Surface Mounting Technology Build Better Products

(Pixabay / StockSnap)

Here’s a closer look at the benefits of surface mounting technology:

  • More space for attaching components – The traditional way of drilling holes into the circuit board monopolizes the bottom of the board for wiring. Both the top and the bottom of the board are open for component mounting when SMT is used. This means that more systems could be packed onto a single circuit board.
  • Eliminates the need for drilling too many holes – The strength of the circuit board is significantly diminished every time a new hole is drilled into it. Too many holes will increase the risk of fractures on the circuit board. SMT requires very few holes, preserving the strength of the circuit board.
  • Less vibration – With through-hole technology, wires commonly come loose. This is due to the frequent vibration experienced on a through-hole circuit board. The SMT minimizes vibrations which help keep wires in place.
  • More rapid prototyping – It is easier and faster to make prototypes of circuit boards that use surface mount technology.

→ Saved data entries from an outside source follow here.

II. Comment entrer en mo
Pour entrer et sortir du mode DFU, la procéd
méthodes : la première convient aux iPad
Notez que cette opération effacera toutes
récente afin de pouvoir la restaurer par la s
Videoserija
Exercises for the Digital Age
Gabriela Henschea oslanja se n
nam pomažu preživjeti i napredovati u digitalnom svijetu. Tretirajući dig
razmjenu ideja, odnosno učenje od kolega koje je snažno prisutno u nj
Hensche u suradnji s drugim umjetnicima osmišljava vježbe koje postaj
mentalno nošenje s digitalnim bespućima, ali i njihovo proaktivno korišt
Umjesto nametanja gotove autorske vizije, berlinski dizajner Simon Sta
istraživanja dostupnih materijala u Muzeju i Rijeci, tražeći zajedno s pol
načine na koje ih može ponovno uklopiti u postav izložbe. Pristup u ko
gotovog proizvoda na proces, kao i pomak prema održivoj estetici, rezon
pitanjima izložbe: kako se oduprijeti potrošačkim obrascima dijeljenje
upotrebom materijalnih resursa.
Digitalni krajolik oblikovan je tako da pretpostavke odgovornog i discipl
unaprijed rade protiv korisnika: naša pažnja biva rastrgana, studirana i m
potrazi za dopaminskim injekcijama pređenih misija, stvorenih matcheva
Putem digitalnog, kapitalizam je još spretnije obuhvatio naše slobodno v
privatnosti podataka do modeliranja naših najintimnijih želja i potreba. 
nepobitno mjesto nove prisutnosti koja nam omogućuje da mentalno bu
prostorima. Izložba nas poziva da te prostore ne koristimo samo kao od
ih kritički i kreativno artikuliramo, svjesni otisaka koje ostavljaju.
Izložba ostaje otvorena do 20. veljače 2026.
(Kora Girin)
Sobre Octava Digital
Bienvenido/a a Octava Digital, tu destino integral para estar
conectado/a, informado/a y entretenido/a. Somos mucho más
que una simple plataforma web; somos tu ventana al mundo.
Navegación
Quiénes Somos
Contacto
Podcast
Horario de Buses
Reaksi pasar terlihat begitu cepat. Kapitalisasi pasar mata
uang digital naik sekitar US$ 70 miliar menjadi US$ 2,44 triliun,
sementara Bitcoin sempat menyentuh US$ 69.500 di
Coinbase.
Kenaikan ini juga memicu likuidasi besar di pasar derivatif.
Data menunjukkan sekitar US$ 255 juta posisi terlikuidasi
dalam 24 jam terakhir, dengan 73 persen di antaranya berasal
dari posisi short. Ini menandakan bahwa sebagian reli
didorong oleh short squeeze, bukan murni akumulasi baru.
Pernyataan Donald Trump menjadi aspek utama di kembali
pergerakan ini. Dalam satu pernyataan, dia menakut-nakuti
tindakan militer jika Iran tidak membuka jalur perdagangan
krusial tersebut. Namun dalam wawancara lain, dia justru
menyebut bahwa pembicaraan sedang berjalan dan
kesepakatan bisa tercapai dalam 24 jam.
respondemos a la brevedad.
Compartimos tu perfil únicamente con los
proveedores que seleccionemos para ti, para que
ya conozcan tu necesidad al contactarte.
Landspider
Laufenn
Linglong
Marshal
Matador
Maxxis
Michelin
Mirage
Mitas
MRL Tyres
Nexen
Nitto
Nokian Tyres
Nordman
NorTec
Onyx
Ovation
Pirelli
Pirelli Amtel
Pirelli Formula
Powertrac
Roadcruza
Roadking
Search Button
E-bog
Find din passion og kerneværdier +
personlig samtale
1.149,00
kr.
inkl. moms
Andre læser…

A full prototype of an SMT circuit board could be completed in a matter of a few days. It commonly takes up to a week to finish a prototype with the through-hole method.
  • Better outcomes – Products that use SMT circuit boards are generally superior to those that were manufactured using the through-hole method. The products are stronger and more compact with firmer wire attachments.

If your manufacturing method is still reliant on the old through-hole technology, look ahead and make plans to shift to surface mount technology.